The following is an excerpt from the book The Virtues of Capitalism: A Moral Case for Free Markets, by Scott Rae and Austin Hill:

Book Cover of The Virtues of Capitalism: A Moral Case for Free Markets, by Scott Rae and Austin HillThough the New Testament is not a textbook on economics, it was immersed in a particular economic environment and much of the New Testament teaching had implications for economic life. In the New Testament, Jesus takes up right where the Old Testament prophets left off. Care for the poor was just as important to Jesus as it was to the prophets. When the followers of John the Baptist (who was in prison at the time) asked Jesus if He was indeed the Messiah who was to come, He answered in terms that could have been taken right out of the prophets. He put it like this, “Go back to John (the Baptist) and tell him what you have seen and heard—the blind see, the lame walk, the lepers are cured, the deaf hear, the dead are being raised to life and the good news is being preached to the poor” (Matt. 11:4-5). The evidence that Jesus was who He claimed to be was not only that He did miracles, but who were the beneficiaries of those miracles were: the poor, marginalized and vulnerable. Similarly, when He spoke of final judgment and what would separate His true followers from the pretenders, He made it clear that how someone treats the poor is a critical indication of a person’s spiritual maturity. This is likely what Jesus meant when He said that, “I tell you the truth, when you did it to the least of these my brothers, you were doing it to me” (referring to feeding the hungry and taking in the needy, Matt. 25:40).

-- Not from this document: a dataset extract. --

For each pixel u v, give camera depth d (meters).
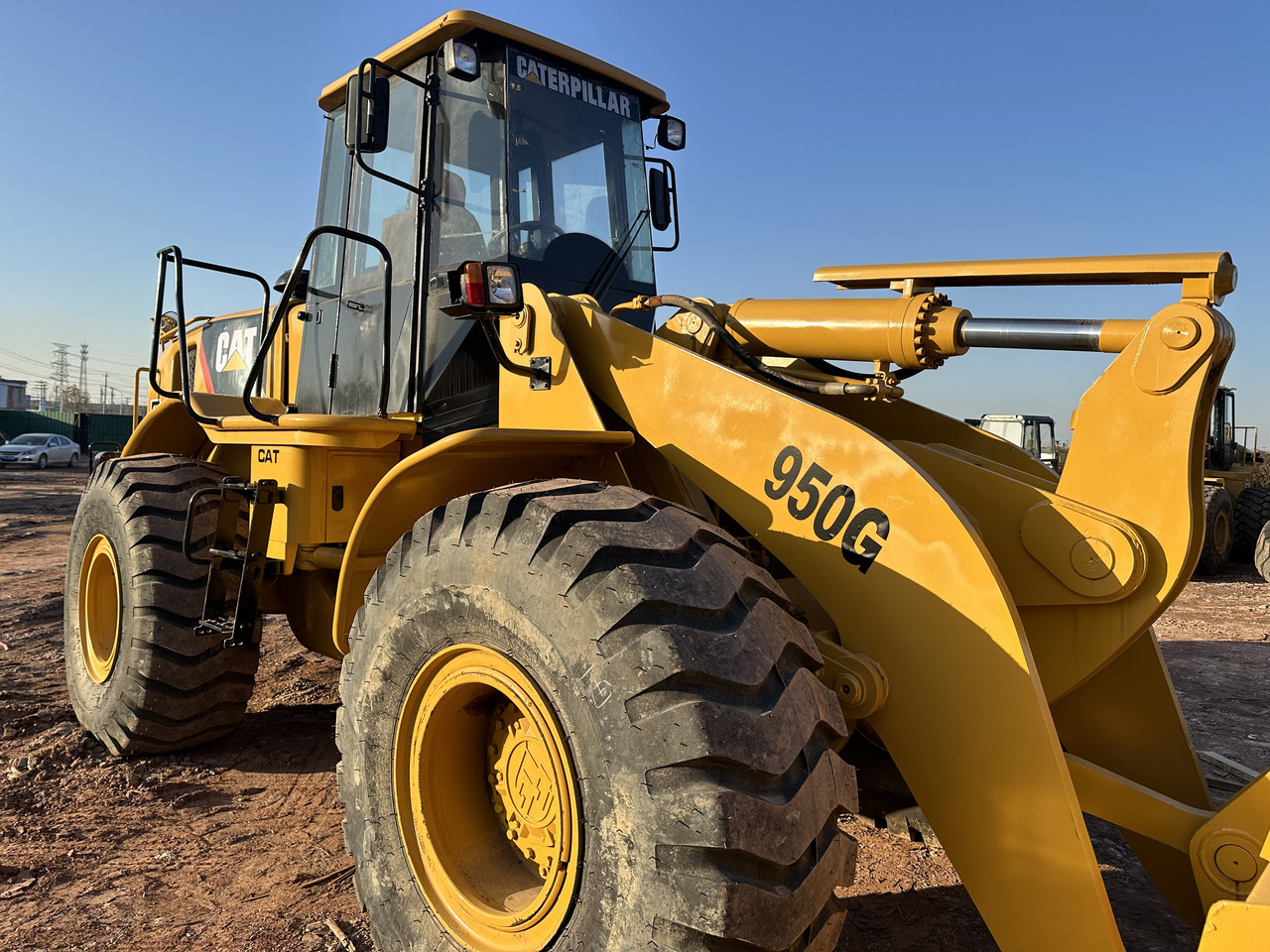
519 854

Jesus didn’t just talk about how important it was to take care of the poor, He modeled it too. Other than the disciples, Jesus spent the majority of His time with the outcasts of society: lepers, tax collectors, prostitutes and the poor. He spent little time with those who were highly esteemed by the culture, such as the religious leaders and the rich. He valued the poor for who they were, and he told the people that they should esteem them highly too. For example, He said, “when you put on a banquet, don’t invite your friends, brothers, relatives and rich neighbors. For they will invite you back and that will be your only reward. Instead, invite the poor, the crippled, the lame and the blind. Then at the resurrection of the righteous, God will repay you for inviting those who could not repay you” (Luke 12: 12-14). It’s precisely because they cannot repay you in any way that serving the poor has great value. This is because it models something very important about our relationship to God—His unconditional, no strings attached, love for each of us—regardless of what we could repay back to Him (obviously nothing!).

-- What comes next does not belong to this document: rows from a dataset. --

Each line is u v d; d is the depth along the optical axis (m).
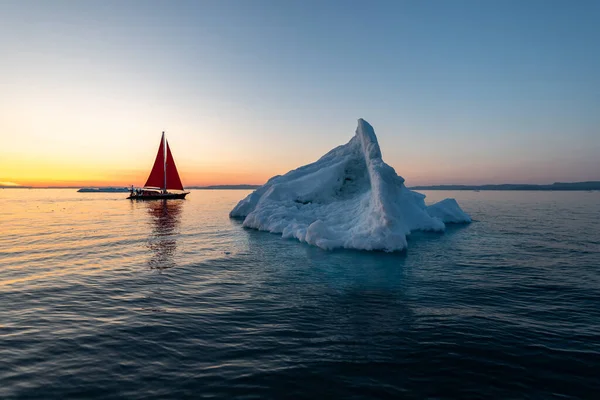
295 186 26.00
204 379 4.96
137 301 8.59
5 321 7.16
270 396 4.56
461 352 5.83
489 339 6.35
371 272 11.83
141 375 5.07
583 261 13.65
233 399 4.49
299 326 6.98
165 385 4.80
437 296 9.12
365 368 5.29
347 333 6.63
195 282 10.48
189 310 7.94
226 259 13.97
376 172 20.47
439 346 6.05
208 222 29.23
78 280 10.62
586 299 8.86
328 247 16.16
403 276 11.28
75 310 7.89
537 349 5.95
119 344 6.09
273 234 21.47
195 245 17.45
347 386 4.80
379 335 6.53
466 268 12.47
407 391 4.70
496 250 16.17
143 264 12.99
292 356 5.66
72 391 4.65
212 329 6.80
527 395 4.63
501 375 5.11
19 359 5.53
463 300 8.79
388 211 17.30
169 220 31.36
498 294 9.30
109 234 21.72
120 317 7.44
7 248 16.56
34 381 4.88
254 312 7.82
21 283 10.22
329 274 11.55
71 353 5.74
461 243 18.28
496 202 72.38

Consistent with the message of the wisdom literature, many of Jesus’ parables were drawn from the everyday world of work and economic life. The use of these parables also affirms the other main emphasis of the Old Testament when it comes to economics: the notion of personal responsibility for one’s own material support. For example, the parable of the sower compared a person’s reception of the Kingdom of God to scattering seed among different types of soils (Matt. 13:1-23), and the parable of the wheat and tares is about a field that produces mixed results despite the best efforts of the owner (Matt. 13:24-30). Other parables compare God’s Kingdom to fishing (Matt. 13:47-52), tending sheep (Luke 15:1-7) and shrewd business management (Luke 16:1-9). Jesus also compares the Kingdom to business, in which resources are effectively put to use in order to generate a profit. This well-known parable of the talents assumes that it’s legitimate to seek a profit and to work hard to deploy a person’s financial resources to make that happen (Matt. 25:14-30, Luke 19:11-26), again emphasizing the notion of personal responsibility in continuity with the Old Testament wisdom literature. It would also seem to assume that accumulating wealth is not intrinsically a problem, though a person should be careful to avoid the predicament of the rich fool, who put his trust in his accumulated wealth (Luke 12:13-21).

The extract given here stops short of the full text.